As a supplement to the background information on this patent application, VerticalNews correspondents also obtained the inventors' summary information for this patent application: "In a first example embodiment, a first gender-specific speaker adaptation technique may be selected based on characteristics of a first set of feature vectors. The first set of feature vectors may correspond to a first unit of input speech, and may be configured for use in automatic speech recognition (ASR) of the first unit of input speech. A second set of feature vectors may be modified based on the first gender-specific speaker adaptation technique. The second set of feature vectors may correspond to a second unit of input speech. The modified second set of feature vectors may be configured for use in ASR of the second unit of input speech. A first speaker-dependent speaker adaptation technique may be selected based on characteristics of the second set of feature vectors. A third set of feature vectors may be modified based on the first speaker-dependent speaker adaptation technique. The third set of feature vectors may correspond to a third unit of input speech. The modified third set of feature vectors may be configured for use in ASR of the third unit of input speech.
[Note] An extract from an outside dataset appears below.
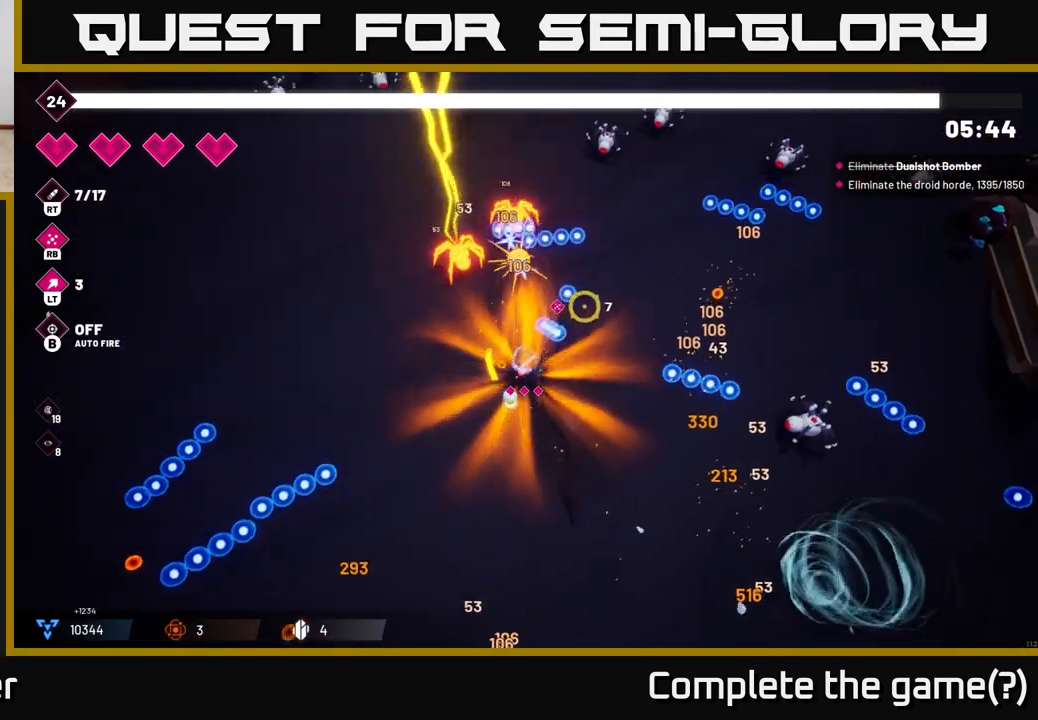
{"buttons": ["R2"], "left_stick": "up-right", "right_stick": "up", "events": [[100, "right_stick", "right"], [217, "right_stick", "up-right"], [450, "right_stick", "up"]]}
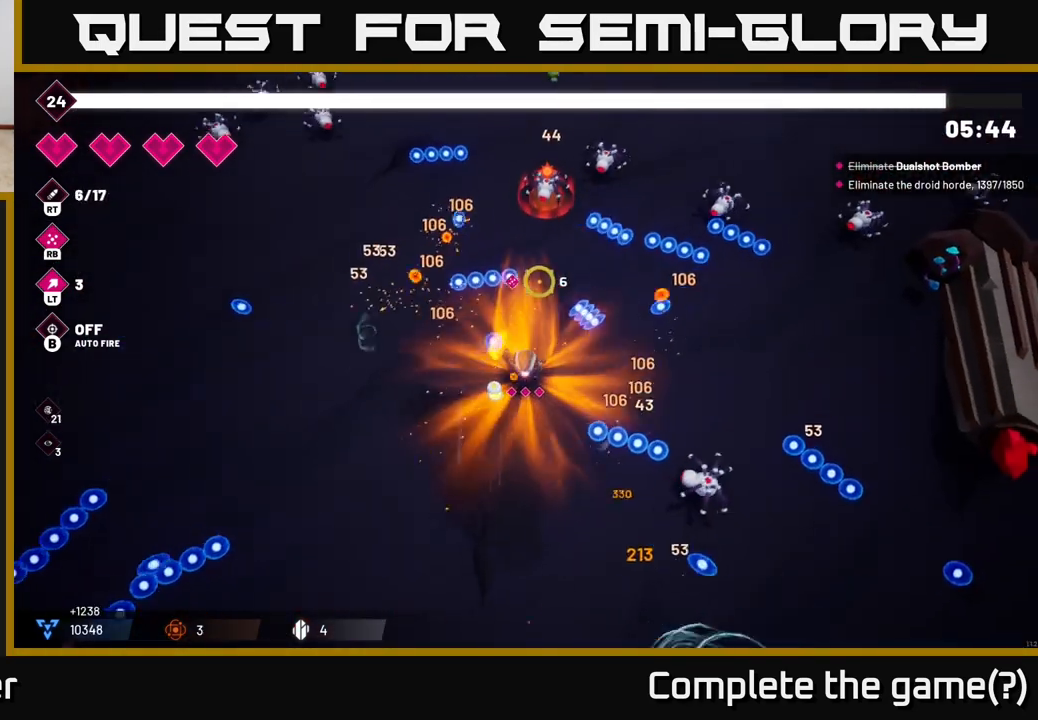
{"buttons": ["R2"], "left_stick": "up-right", "right_stick": "up-right", "events": [[233, "right_stick", "up-right"]]}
"In a second example embodiment, a first set of feature vectors may be obtained. The first set of feature vectors may correspond to a first unit of input speech. Characteristics of the first set of feature vectors may be compared to a first gender-specific speech model and a second gender-specific speech model. The characteristics of the first set of feature vectors may be determined to fit the first gender-specific speech model better than the second gender-specific model. A second set of feature vectors may be obtained. The second set of feature vectors may correspond to a second unit of input speech. The second set of feature vectors may be modified based on a first gender-specific speaker adaptation technique associated with the first gender-specific speech model. After modifying the second set of feature vectors, characteristics of the second set of feature vectors may be compared to the first gender-specific speech model, the second gender-specific speech model, and a speaker-dependent speech model. The characteristics of the second set of feature vectors may be determined to fit the speaker-dependent speech model better than the first and second gender-specific models. A third set of feature vectors may be obtained. The third set of feature vectors may correspond to a third unit of input speech. The third set of feature vectors may be modified based on a speaker-dependent speaker adaptation technique associated with the speaker-dependent speech model.

"A third example embodiment may include a non-transitory computer-readable storage medium, having stored thereon program instructions that, upon execution by a computing device, cause the computing device to perform operations in accordance with the first and/or second example embodiments.

"A fourth example embodiment may include a computing device, comprising at least a processor and data storage. The data storage may contain program instructions that, upon execution by the processor, operate in accordance with the first and/or second example embodiments.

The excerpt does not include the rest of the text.